/FileLineServer

Serve lines from a file to network clients

Primary LanguageJava

FileLineServer

Serve lines from a file to network clients

○ How does your system work? (if not addressed in comments in source)

  • The system will look at the config file to determine where the remote file is located (please provide a URL, ex: an s3 file).
  • The reason I chose to use a remote file rather than a local file is it will make moving to a distributed system much easier.
  • Also, in the future we would add an admin interface to add new files/remove files.
  • When the system starts up it will download the file, parse its contents into cache, which can then be served.

○ What do we need to build your system?

  • Java 8
  • Maven
  • Redis running on "localhost" and port 6379 (can reconfigure in the config.yml)
  • Internet connection
  • Optionally Can also run this using a local in memory cache (no redis required) as well by changing the config file cacheStrategy to "local".

○ How will your system perform with a 1 GB file? a 10 GB file? a 100 GB file?

  • This is dependent on the memory available on the system this is being run on, as well as the configuration for memory usage by redis. If a file is larger than the memory allowed, currently it will not run as designed since we are caching the file contents into memory. This can be changed if redesigned to be a distributed system.

○ How will your system perform with 100 users? 10000 users? 1000000 users?

  • By default this system can support 1024 max connections, dependent on the machine it is running on it can be reconfigured to do more or less.
  • If this system is redesigned to be a distributed system this could scale out infinitely based on resources.

○ What documentation, websites, papers, etc did you consult in doing this assignment?

  • Since I have not used java or dropwizard in some time, had to consult the documentation for dropwizard (including the git repo) as well as review some things on stack overflow

○ What third-party libraries or other tools does the system use? How did you choose each library or framework you used?
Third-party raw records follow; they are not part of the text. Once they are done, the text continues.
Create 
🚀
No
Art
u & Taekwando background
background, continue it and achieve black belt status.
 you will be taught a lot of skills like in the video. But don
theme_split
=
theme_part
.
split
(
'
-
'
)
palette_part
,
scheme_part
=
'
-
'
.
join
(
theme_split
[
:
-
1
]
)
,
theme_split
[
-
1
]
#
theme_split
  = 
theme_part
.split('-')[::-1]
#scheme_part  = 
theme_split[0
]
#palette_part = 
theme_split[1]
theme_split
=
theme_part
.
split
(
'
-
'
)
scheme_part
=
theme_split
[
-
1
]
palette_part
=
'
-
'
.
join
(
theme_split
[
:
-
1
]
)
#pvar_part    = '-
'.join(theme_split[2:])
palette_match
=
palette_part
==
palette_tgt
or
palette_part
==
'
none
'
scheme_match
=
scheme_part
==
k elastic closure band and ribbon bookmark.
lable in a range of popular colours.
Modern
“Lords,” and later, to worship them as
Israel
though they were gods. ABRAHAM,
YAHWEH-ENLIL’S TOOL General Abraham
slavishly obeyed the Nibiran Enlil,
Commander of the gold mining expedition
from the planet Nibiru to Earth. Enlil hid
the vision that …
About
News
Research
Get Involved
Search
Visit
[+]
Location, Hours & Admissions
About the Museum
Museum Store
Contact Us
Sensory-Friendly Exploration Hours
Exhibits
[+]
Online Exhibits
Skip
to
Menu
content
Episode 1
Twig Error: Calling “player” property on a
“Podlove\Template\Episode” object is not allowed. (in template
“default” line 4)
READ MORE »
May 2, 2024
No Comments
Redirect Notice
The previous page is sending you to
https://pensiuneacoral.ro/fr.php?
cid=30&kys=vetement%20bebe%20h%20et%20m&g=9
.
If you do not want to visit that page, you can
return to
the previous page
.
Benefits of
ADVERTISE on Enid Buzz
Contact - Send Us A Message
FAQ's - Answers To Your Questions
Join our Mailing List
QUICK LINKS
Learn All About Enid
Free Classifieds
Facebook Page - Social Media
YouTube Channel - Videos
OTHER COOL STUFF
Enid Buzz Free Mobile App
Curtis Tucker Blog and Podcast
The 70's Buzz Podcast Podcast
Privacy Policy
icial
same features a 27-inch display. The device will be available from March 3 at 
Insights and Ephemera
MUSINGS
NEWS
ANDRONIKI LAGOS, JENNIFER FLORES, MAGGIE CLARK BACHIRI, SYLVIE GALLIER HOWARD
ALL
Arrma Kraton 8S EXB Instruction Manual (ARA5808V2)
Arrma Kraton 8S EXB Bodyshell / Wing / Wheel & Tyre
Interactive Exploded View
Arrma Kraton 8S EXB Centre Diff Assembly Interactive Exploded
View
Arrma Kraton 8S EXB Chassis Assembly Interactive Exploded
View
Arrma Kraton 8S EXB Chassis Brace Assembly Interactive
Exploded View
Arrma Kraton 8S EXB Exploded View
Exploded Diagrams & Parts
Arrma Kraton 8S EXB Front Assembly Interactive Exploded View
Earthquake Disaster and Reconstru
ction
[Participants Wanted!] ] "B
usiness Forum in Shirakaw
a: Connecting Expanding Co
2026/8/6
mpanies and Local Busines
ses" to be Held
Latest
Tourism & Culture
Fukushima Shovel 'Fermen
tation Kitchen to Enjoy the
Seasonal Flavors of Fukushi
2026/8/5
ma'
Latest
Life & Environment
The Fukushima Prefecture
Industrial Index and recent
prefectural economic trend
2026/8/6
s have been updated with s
  • Dropwizard framework, Maven. These are quite standard and high performant for each of their use cases. Dropwizard is an excellent web framework for java, it takes a minimalist approach and you can configure maven to only pull what you really need.

○ How long did you spend on this exercise? If you had unlimited more time to spend on this, how would you spend it and how would you prioritize each item?

  • ~11 hours total time spent
  • If I had more time to spend I would do the following (in order):
  • Configure to use AWS (S3/Elasticache/EC2)
  • Separate population of cache into it's own app
  • Add admin interface to add/remove cached files.
  • Rewrite the cache layer to be additionally backed by a relation db
  • Add docker funtionality
  • Add kubernetes functionality (And move system to use Amazon EKS)
  • Rewrite the cache/db layer to be able to shard the data for extra large files Additionally:
  • Would create a pull request on redismock and move the changes in externalclients.mock_redis_server to there.

○ If you were to critique your code, what would you have to say about it?

  • Currently it can only be run on a single machine and is limited by the resources available, thus can only serve a limited set of users and a limited file size.